The Path To Increased Reach Via Posting On LinkedIn

Having lots and lots of connections

And it is maybe the most critical factor in more people seeing your post (or article, video or whatever it is you are publishing on LinkedIn). This is because of the way LinkedIn’s algorithms work when we publish. 

When we hit the “publish” or “post” button on LinkedIn, Linkedin takes our content and puts it in front of a very small fraction of our connections.  This number is thought to be 5-7%, though this is just an educated guess by the independent LinkedIn training and consulting community. Of course LinkedIn won’t confirm or deny anything, and to be fair, LinkedIn is always tweaking the algorithms, so maybe it is just as well they don’t tell us exactly how the system works. 

Once we have published our content, and  if we get engagement, the algorithm judges our content’s  relevance and puts it in front of more people, both more of our connections, and connections of the people who engaged with our post. That’s why you will get LinkedIn notifications saying “Bruce, a connection of yours, commented on Jeff Ball’s post.”

Let’s look at a couple hypothetical examples. Let’s say you have five hundred connections. You write a really good post and publish it. LinkedIn puts it in front of 5-7% of your connections, or around thirty people. Those people respond really well, and LinkedIn puts your content in front of another 20% of your connections, that is one hundred more people.  So you have been (possibly) seen by one hundred and thirty people. Meanwhile I post at the same time. LinkedIn puts my post in front of 5-7% of my five thousand connections, or three hundred people. But my post isn’t as well written or relevant as yours and gets a lot less engagement. So LinkedIn puts my post in front of only another 10% of my connections, which is five hundred people. 

So your  objectively better, more relevant post gets put in front of 130 people. My lesser post gets put in front of 800. The much larger number of connections I have gives me a huge advantage over you. 

The bottom line is that all other factors being equal, the more connections you have, the wider LinkedIn  will spread your post and the more new people will have the opportunity to see it. 

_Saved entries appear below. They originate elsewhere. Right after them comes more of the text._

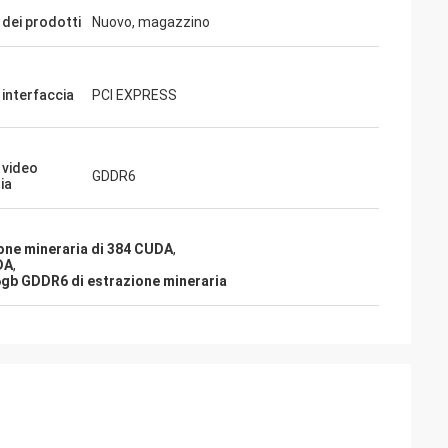
 dei prodotti
Nuovo, magazzino
 interfaccia
PCI EXPRESS
 video
GDDR6
ia
ione mineraria di 384 CUDA
,
DA
,
 6gb GDDR6 di estrazione mineraria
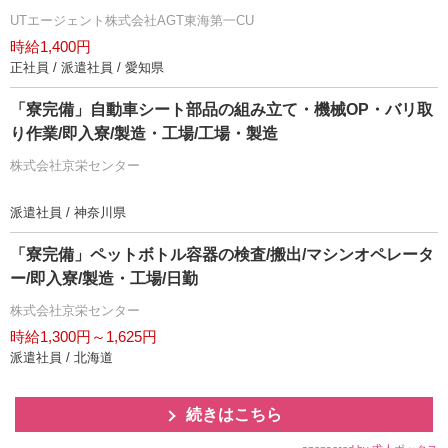
UTエージェント株式会社AGT東海第一CU
時給1,400円
正社員 / 派遣社員 / 愛知県
「寮完備」自動車シート部品の組み立て・機械OP・バリ取
り作業/即入寮/製造・工場/工場・製造
株式会社京栄センター
派遣社員 / 神奈川県
「寮完備」ペットボトル容器の検査/搬出/マシンオペレータ
ー/即入寮/製造・工場/日勤
株式会社京栄センター
時給1,300円～1,625円
派遣社員 / 北海道
続きはこちら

There are a couple unknowns here though, and those are how LinkedIn treats followers and subscribers. You can follow someone or subscribe (ring the bell on their profile)  to someone’s content on LinkedIn without connecting with them. LinkedIn says you will see all of their posted content, but I am skeptical. I think that LinkedIn has a vague definition of what “see” means. I do think that LinkedIn does put all of our content for people we follow or subscribe to in our feeds, but way down the feed where it is pretty unlikely that we will ever scroll down far enough to see. 

Note the one exception to this whole publishing algo thing seems to be LinkedIn newsletters. LinkedIn says they go to all your subscribers and this seems to be true.

So there you go. Quality of your content is of course really important. But LinkedIn controls the delivery system for that content and one of the few ways you can really work that system to your advantage is by giving it a bigger list of connections to work with.